I have a sore back, twisted knee and a smile wide enough to hurt my cheeks and I blame it all on the Reverend. What a bloody album!

The album starts safely enough with ‘’Days Of Depression’, Amos singing over a dark picked guitar with handclaps and the beautiful voices of the Blind Boys of Alabama gradually turning the gospel up and then BAM! He rocks into ‘Brand New Man’, all horns and pounding beat and I’m dancing around the room just like my chiropractor told me not to. Screaming guitar solo and, oh .. those horns.

Then he continues with the heavy, heavy boogie beat on the appropriately titled ‘Boogie’ before swinging into a seriously groovy ‘Brothers Keeper’ – heavy soul with a great Muscle Shoals groove.
Then there is the joy of ‘You’re Gonna Miss Me (When I Get Home)’ – a brilliant Blues with a humungous sense of funk about it and some great harmonica.

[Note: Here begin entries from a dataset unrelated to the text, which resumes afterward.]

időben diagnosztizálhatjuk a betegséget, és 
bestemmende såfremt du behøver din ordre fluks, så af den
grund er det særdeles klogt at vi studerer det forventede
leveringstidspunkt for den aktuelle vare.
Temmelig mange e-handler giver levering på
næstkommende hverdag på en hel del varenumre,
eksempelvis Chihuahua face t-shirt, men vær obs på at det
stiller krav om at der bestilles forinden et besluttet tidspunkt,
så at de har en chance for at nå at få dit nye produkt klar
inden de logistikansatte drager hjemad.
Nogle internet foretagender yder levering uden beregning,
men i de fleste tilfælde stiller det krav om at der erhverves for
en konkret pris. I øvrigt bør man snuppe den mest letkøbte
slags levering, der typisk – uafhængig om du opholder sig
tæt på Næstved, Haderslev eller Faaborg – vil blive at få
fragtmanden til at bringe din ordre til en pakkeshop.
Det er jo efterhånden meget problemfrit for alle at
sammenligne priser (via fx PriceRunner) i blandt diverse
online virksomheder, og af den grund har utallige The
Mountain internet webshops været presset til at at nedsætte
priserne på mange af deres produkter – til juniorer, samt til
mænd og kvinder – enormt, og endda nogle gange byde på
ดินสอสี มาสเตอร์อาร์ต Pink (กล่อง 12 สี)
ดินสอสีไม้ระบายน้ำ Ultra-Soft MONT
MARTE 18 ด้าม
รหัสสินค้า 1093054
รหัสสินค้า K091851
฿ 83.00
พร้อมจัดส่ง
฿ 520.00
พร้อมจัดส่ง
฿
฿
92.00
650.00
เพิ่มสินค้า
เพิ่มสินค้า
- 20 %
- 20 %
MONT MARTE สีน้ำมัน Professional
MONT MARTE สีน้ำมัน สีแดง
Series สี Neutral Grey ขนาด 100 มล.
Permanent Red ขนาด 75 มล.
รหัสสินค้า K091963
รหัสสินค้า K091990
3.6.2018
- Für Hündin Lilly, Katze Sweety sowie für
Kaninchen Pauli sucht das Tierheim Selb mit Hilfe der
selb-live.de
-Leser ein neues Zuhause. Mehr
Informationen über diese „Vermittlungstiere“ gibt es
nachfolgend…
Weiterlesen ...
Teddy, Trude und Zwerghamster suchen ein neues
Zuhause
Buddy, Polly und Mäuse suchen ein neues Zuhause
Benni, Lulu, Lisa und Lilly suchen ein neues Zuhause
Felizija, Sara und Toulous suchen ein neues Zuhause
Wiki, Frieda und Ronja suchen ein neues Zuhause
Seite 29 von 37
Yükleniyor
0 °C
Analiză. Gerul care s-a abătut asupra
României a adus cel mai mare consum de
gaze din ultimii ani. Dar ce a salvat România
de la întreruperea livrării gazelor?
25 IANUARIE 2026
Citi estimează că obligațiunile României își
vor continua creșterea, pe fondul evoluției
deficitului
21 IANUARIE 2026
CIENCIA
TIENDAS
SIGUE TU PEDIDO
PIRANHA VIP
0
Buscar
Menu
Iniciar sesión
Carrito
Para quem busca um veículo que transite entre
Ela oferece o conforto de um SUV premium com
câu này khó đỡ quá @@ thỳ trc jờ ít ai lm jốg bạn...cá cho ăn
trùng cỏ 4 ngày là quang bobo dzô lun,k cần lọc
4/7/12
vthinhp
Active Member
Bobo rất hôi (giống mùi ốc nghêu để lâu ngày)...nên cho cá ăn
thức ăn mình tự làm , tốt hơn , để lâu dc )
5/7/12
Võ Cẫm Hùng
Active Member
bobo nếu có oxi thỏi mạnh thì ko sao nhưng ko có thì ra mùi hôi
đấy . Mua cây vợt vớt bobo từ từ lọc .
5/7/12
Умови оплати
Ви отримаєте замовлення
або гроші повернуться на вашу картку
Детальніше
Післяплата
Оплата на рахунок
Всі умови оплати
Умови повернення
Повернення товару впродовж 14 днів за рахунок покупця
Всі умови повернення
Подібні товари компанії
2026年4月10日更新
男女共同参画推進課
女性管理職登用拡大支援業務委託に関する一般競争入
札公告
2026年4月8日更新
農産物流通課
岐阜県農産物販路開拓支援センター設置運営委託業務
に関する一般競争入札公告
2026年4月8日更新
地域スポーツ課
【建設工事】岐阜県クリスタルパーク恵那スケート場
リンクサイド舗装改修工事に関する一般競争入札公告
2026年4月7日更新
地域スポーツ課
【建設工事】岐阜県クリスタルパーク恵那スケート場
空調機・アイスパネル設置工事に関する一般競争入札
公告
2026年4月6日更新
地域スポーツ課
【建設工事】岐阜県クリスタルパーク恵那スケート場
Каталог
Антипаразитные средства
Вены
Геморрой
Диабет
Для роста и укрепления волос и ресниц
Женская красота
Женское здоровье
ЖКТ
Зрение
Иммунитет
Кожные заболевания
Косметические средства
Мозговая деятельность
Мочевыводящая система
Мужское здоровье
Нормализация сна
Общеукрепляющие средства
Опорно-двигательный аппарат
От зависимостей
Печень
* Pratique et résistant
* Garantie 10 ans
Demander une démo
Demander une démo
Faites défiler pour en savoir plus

If you get the impression that this is a special album – well it is!

Amos has had a hard life – growing up with whores, pimps and drug dealers as well as a seriously mentally ill mother. He grew up musically playing sax and singing with a succession of bands before getting caught up in the LA riots after the ‘Rodney King verdicts’ and going off in very different directions to the Blues and R&B he had been playing.
All of that hardship comes over now in his music but in a positive way. Music of power and passion and completely immersed in the music of his origins.

Listen to a number like ‘Joliet Bound’ – a shuffle Blues about the injustices of the court system but still with a sense of self-pride that lifts the song well away from the darkness of the theme.
Or ‘Outlaw’ – funky and hard edged and with a chest out and proud vocal. And more of those sumptuous horns against a stunning guitar line.

His version of Jimmy Reed’s ‘Bright Lights, Big City’ is a wonderful, sleazy Blues with great vocal from producer Mindi Aboir.

I seriously adore this album, it is a certainty to be one of my picks of the year and definitely one of the highlights of the last few months.